━━ Records provided ━━

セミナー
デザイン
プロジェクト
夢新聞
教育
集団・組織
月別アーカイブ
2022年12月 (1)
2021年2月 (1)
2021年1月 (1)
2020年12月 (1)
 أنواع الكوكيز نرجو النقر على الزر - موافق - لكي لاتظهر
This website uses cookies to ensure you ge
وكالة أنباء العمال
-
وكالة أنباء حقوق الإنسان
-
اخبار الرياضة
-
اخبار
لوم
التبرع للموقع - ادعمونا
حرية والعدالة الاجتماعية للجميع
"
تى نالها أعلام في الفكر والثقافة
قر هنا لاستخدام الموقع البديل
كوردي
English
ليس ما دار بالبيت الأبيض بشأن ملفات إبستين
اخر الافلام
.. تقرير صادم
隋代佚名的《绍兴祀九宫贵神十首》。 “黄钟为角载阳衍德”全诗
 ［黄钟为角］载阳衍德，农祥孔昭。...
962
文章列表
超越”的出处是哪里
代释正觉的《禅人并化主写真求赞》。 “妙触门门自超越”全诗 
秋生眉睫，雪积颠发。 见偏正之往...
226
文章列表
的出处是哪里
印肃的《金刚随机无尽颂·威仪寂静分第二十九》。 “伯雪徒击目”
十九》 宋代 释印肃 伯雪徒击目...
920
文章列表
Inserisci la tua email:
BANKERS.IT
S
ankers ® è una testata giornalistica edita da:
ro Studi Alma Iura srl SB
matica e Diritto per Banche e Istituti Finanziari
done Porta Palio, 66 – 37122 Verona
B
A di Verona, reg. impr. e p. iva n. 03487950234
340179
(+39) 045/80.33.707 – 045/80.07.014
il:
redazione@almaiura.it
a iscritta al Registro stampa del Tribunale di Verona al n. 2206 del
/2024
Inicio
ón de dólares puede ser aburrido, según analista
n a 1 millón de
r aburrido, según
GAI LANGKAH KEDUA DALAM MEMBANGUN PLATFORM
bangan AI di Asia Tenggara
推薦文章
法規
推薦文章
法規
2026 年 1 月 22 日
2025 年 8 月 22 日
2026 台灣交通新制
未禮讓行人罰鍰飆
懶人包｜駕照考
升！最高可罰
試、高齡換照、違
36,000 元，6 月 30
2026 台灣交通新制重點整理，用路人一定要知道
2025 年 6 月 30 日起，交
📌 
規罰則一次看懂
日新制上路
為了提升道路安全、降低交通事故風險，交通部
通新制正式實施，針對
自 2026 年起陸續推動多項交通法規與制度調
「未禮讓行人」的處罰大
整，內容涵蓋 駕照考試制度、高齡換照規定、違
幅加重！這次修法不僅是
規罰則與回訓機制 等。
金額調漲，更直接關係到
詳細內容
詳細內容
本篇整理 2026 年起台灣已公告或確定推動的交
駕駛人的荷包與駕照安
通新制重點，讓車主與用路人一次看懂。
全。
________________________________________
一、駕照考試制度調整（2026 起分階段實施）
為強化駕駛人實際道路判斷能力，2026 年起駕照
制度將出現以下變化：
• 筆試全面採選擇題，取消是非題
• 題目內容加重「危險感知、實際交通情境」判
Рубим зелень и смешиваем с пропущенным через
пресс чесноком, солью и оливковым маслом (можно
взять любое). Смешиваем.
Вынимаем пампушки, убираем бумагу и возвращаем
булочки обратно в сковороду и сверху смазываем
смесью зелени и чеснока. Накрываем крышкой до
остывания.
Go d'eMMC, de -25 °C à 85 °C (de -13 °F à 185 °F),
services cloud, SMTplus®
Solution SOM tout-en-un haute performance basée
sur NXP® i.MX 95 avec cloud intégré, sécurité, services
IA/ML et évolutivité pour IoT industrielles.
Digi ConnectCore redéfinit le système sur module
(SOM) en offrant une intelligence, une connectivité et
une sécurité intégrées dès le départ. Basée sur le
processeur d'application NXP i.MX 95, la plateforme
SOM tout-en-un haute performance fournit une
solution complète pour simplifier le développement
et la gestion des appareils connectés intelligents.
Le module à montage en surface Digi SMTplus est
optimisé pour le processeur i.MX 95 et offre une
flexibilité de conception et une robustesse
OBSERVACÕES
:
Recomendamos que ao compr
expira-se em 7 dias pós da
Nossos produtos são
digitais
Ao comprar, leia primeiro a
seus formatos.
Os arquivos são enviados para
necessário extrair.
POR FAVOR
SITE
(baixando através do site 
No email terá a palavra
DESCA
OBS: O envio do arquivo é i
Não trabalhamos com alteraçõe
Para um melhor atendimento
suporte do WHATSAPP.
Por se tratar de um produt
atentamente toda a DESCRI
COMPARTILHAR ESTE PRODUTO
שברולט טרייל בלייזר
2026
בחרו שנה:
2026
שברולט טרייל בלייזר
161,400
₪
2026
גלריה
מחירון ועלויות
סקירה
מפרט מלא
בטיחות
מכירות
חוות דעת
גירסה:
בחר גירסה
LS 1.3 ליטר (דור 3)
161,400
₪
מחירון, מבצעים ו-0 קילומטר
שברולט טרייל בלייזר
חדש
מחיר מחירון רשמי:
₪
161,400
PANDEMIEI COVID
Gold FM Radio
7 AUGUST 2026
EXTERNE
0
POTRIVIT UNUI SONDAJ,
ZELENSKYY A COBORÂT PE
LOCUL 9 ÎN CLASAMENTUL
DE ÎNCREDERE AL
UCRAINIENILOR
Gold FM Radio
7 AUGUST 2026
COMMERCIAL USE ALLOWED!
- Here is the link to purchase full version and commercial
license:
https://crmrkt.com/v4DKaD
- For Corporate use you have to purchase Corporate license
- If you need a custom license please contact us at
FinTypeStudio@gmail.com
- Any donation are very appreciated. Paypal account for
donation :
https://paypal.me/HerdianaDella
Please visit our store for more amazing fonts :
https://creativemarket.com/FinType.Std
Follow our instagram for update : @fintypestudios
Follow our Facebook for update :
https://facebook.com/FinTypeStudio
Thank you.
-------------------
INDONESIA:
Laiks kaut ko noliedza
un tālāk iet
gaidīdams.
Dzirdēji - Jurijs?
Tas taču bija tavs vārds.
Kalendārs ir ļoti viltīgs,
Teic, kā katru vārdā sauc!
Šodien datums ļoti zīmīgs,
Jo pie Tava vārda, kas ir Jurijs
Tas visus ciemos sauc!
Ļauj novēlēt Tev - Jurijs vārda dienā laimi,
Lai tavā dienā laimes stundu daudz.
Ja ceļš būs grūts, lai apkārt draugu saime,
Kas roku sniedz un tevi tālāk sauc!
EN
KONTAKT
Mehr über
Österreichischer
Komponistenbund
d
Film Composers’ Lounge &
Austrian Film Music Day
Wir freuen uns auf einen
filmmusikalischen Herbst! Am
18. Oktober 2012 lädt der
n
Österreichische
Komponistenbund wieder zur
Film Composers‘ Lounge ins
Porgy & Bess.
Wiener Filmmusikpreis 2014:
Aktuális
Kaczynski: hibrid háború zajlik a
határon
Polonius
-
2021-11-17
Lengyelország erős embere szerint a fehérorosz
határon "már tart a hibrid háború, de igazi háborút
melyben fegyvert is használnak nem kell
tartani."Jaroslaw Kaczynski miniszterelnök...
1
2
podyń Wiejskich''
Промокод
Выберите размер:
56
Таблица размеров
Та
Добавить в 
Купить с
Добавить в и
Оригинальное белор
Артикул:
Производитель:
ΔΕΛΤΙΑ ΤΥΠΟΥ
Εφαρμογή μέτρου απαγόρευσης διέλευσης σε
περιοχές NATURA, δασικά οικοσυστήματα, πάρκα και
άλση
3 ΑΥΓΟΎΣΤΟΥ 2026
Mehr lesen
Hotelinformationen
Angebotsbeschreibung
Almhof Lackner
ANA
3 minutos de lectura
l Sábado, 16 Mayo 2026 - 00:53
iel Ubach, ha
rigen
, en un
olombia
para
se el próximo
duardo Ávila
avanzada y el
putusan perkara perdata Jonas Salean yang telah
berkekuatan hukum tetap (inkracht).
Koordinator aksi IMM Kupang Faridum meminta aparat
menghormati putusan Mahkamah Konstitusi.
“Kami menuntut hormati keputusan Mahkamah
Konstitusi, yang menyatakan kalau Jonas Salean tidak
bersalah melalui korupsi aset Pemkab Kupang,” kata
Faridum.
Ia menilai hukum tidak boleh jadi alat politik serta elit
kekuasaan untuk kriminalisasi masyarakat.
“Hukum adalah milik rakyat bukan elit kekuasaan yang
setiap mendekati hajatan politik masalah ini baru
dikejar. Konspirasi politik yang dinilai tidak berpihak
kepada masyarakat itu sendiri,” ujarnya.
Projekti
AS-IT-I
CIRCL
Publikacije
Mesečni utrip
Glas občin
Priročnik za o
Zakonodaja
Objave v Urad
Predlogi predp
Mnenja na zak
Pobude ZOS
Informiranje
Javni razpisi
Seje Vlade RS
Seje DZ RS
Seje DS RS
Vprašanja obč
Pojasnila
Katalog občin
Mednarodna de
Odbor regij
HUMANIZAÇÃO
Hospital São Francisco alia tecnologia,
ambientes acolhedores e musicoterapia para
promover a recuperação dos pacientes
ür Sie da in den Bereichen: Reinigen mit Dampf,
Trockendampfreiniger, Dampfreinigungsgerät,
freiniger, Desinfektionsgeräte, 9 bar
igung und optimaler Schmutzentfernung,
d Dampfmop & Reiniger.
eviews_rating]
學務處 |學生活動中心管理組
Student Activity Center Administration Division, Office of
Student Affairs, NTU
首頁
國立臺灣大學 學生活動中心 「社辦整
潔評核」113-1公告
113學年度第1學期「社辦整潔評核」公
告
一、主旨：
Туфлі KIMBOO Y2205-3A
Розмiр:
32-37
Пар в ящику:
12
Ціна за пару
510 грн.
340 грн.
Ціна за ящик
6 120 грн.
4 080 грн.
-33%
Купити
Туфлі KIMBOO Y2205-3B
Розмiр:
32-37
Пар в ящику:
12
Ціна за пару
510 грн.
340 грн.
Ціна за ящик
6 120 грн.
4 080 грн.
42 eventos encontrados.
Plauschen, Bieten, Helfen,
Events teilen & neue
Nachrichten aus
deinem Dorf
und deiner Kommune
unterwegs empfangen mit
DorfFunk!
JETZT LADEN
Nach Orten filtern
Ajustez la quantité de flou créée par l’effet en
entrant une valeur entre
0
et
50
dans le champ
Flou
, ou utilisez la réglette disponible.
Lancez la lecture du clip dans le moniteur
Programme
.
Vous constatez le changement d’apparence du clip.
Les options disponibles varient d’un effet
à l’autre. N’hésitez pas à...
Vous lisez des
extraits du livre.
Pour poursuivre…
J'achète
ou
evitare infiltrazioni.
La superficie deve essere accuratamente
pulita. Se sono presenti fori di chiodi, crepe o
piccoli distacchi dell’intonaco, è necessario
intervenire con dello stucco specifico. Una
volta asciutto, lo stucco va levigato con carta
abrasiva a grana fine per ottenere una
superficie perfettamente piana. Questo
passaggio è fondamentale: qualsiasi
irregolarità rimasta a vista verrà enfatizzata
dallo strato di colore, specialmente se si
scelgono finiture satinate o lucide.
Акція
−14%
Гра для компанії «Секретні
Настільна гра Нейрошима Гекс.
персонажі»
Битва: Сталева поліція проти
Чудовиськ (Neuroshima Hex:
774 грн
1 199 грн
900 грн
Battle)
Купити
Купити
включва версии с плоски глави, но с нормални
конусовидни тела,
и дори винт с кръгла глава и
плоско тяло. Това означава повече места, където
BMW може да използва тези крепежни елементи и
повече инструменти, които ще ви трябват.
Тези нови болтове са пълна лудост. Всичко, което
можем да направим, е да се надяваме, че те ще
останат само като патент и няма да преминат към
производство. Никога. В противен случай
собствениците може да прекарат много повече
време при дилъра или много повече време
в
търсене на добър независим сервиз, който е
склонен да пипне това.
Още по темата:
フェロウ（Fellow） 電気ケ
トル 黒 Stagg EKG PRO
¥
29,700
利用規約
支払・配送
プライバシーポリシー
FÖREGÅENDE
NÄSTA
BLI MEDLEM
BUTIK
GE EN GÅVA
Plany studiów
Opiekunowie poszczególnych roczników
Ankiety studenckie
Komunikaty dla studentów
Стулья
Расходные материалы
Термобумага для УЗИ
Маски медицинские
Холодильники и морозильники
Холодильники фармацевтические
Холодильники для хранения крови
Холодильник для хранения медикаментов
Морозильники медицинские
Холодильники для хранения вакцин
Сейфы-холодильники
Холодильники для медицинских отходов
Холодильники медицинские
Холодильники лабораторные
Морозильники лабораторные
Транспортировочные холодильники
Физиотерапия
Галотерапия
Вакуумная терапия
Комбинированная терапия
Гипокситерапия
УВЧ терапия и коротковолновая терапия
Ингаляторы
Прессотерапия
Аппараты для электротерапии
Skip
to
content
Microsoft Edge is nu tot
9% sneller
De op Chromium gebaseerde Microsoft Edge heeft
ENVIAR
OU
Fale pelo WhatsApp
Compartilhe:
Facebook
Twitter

━━━

Extract every line of the listing above that contains the string "según". Matching is case-sensitive.

ón de dólares puede ser aburrido, según analista
r aburrido, según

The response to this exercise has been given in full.